Work request ▸ I would like you to return all of the records exactly as they stand.

Stored data ▸
◇ ◇ ◇ ◇ ◇

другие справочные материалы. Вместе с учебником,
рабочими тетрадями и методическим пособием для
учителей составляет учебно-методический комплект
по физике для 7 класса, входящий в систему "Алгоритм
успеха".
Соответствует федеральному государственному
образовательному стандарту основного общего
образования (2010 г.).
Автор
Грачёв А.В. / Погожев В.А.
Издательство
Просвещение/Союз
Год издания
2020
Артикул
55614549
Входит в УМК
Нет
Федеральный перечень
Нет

◇ ◇ ◇ ◇ ◇

Task response ▸
другие справочные материалы. Вместе с учебником,
рабочими тетрадями и методическим пособием для
учителей составляет учебно-методический комплект
по физике для 7 класса, входящий в систему "Алгоритм
успеха".
Соответствует федеральному государственному
образовательному стандарту основного общего
образования (2010 г.).
Автор
Грачёв А.В. / Погожев В.А.
Издательство
Просвещение/Союз
Год издания
2020
Артикул
55614549
Входит в УМК
Нет
Федеральный перечень
Нет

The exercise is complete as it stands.